Stigliano terra di magistrati
in primo piano Pierfilippo Laviani e Angelo Colangelo

Stigliano, che pure è in Italia, a differenza dell’Italia non è terra di santi, poeti e navigatori.

È scontato che non sia terra di navigatori ed è presto detto il perché. Si tratta di un paese di montagna e, più precisamente, del paese più alto in tutta la provincia di Matera. In questi paesi, appollaiati sui monti e rimasti isolati per saecula saeculorum a causa della mancanza delle strade di collegamento, il mare era o ignoto o percepito ai confini del mondo. Un’entità quasi metafisica.

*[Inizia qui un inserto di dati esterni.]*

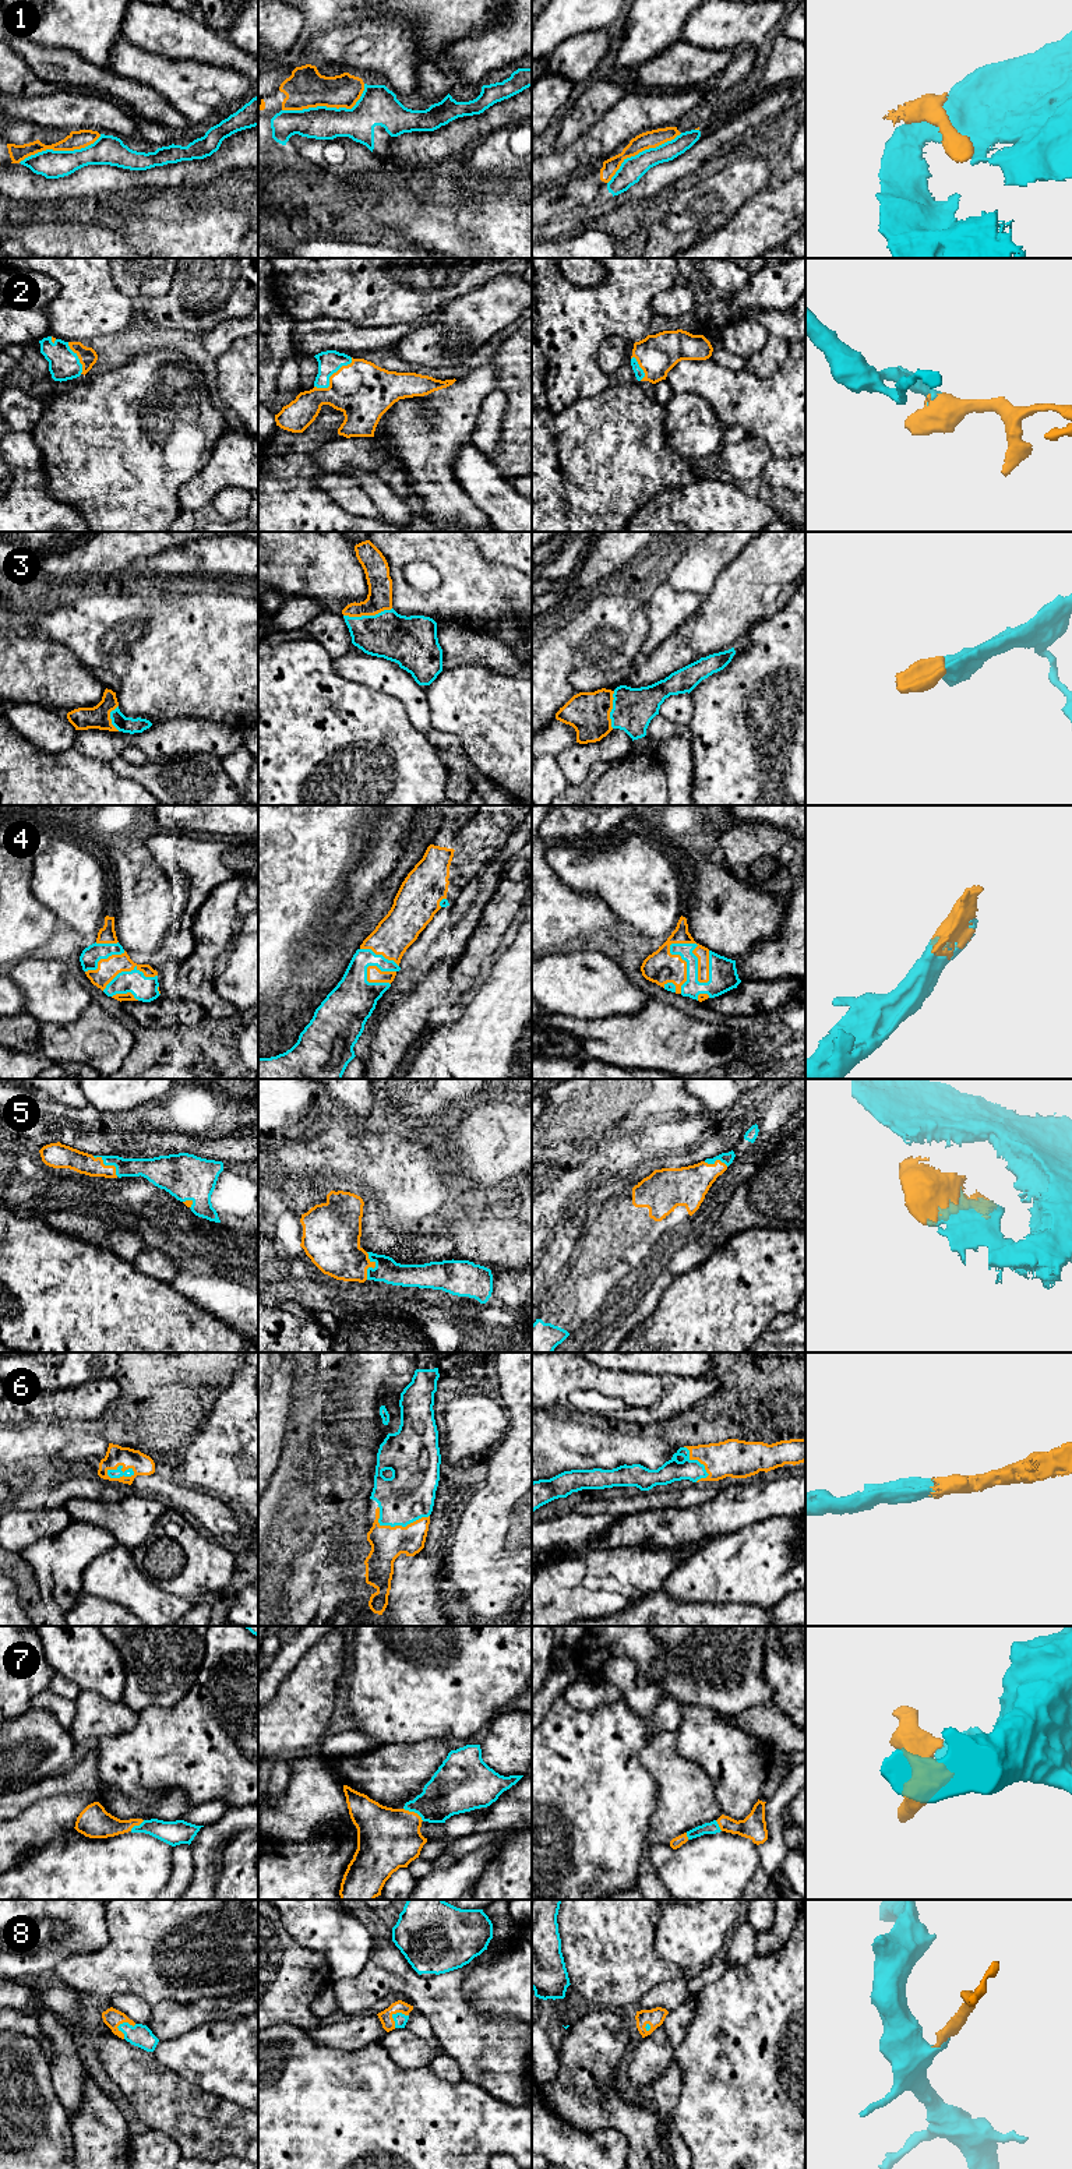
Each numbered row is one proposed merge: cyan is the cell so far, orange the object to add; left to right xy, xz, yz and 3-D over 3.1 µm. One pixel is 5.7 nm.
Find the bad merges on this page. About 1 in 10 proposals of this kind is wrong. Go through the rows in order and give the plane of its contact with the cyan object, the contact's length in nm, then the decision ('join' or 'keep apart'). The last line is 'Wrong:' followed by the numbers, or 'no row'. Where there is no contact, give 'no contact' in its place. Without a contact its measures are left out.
1: contact in xz; length 500 nm; keep apart
2: contact in xz; length 280 nm; join
3: contact in xz; length 280 nm; join
4: contact in yz; length 320 nm; join
5: contact in xz; length 160 nm; join
6: contact in xy; length 170 nm; join
7: contact in xz; length 140 nm; join
8: contact in xy; length 120 nm; join
Wrong: 1

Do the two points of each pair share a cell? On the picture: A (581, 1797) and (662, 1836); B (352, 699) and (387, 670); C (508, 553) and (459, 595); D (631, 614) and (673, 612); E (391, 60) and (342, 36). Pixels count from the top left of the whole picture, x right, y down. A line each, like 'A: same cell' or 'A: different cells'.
A: different cells
B: different cells
C: different cells
D: different cells
E: same cell

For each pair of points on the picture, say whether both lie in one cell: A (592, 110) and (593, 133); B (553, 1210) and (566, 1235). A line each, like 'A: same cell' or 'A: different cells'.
A: different cells
B: different cells

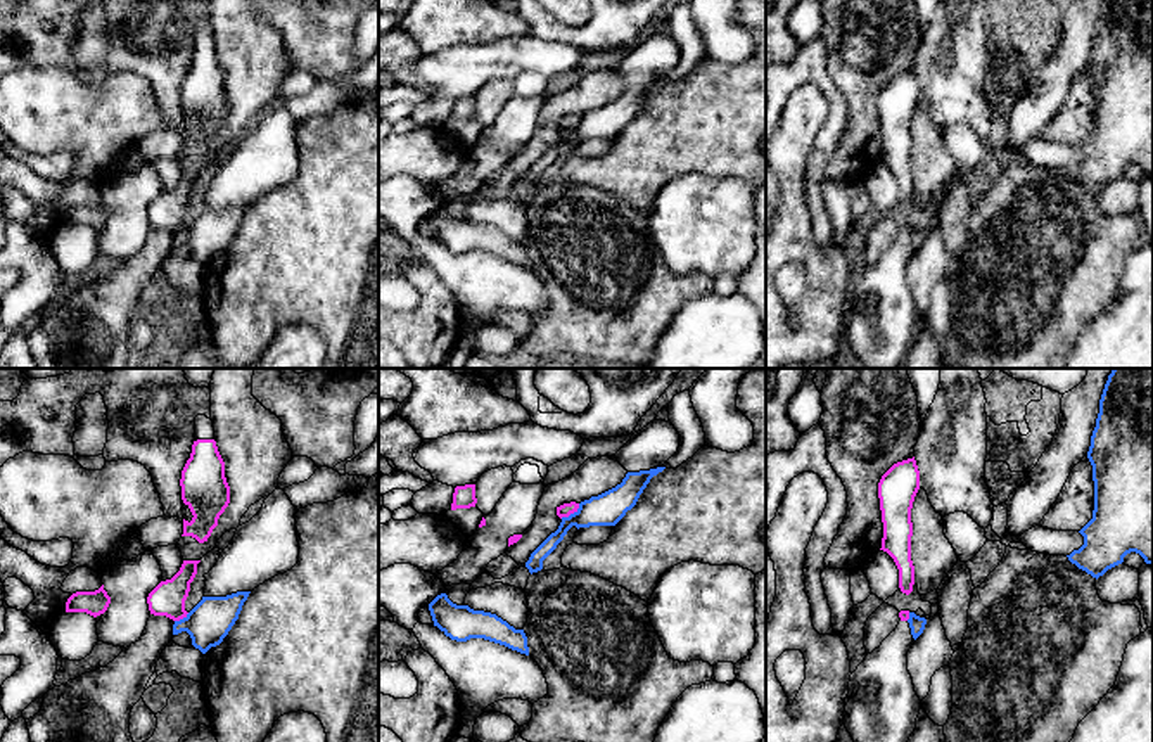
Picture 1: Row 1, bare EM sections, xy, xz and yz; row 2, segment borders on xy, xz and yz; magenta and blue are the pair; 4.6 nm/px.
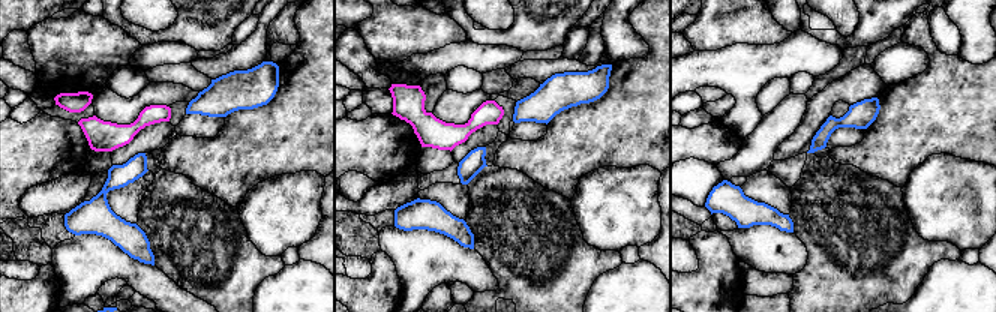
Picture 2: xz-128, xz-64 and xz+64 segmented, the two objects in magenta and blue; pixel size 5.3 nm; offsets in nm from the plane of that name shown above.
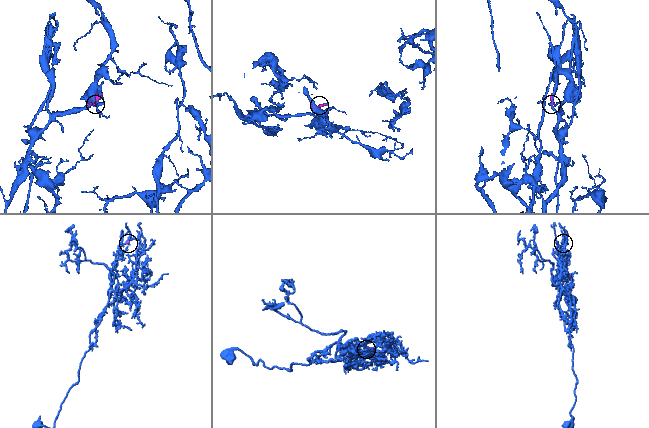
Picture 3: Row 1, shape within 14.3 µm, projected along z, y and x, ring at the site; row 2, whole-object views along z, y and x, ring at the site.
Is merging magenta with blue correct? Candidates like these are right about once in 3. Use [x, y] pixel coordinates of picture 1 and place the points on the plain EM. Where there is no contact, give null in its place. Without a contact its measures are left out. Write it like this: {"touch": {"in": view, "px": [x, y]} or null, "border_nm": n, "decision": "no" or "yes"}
{"touch": {"in": "xz", "px": [571, 125]}, "border_nm": 120, "decision": "no"}

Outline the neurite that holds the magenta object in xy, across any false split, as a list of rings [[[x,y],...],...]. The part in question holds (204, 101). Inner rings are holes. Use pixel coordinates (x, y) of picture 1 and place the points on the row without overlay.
[[[206,28],[195,29],[195,54],[182,83],[180,99],[182,112],[194,128],[190,135],[183,131],[182,149],[204,156],[230,116],[225,74],[214,54],[213,33]]]

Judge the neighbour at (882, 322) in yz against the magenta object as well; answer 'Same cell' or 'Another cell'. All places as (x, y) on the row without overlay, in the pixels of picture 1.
Same cell

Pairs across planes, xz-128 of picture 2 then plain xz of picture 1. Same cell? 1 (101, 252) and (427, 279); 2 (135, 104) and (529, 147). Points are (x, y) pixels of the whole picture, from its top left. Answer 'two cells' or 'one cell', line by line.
1: two cells
2: two cells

Ne è prova evidente il fatto che quasi tutti gli stiglianesi che nacquero, come me, nell’immediato secondo dopoguerra, videro per la prima volta il mare intorno ai diciotto anni e difficilmente riuscirono a stabilire con esso un rapporto confidenziale. Molti dei loro nonni o dei loro padri erano morti senza averlo mai visto, il mare. Al massimo, qualcuno lo sbirciò quando, chiamato a fare il soldato, fu obbligato a salire su per la penisola in tutta la sua lunghezza. O lo conobbe quando, spinto dalla miseria, fu costretto a imbarcarsi a Napoli per raggiungere la lontana America, da dove magari non avrebbe mai più fatto ritorno.

Non è neppure difficile immaginare che molti di coloro i quali fecero la rara esperienza di vedere il mare, ne ricavarono la stessa impressione del montanaro siciliano sceso per la prima volta a Palermo, di cui narra Gianni Riotta nel suo gustoso racconto “Sasà tra il vero e il falso”. Andò più o meno così. Quando, appena tornato in paese, un amico gli chiese una sua impressione personale sulla spiaggia di Montello, il montanaro non esitò a rispondere in maniera asciutta e disarmante: «Compare, mezza sarma i terrenu seminato a buttane». Insomma, al paesano, che per la prima volta era calato per caso dai monti verso il mare, non era parso di vedere altro che un piccolo e insignificante pezzo di terra ricoperto di ragazze discinte e spregiudicate.

Se non è terra di navigatori, men che meno Stigliano può essere considerato un paese di santi, perché la santità, si sa, richiede tante e tali virtù, che finisce per rappresentare una categoria molto sparuta. In ogni tempo e in ogni luogo. Si può, invece, tranquillamente dire che Stigliano è stato ed è nel complesso un paese di brava e buona gente. Questo, sì, è senz’altro vero e chiedo che mi si creda sulla parola.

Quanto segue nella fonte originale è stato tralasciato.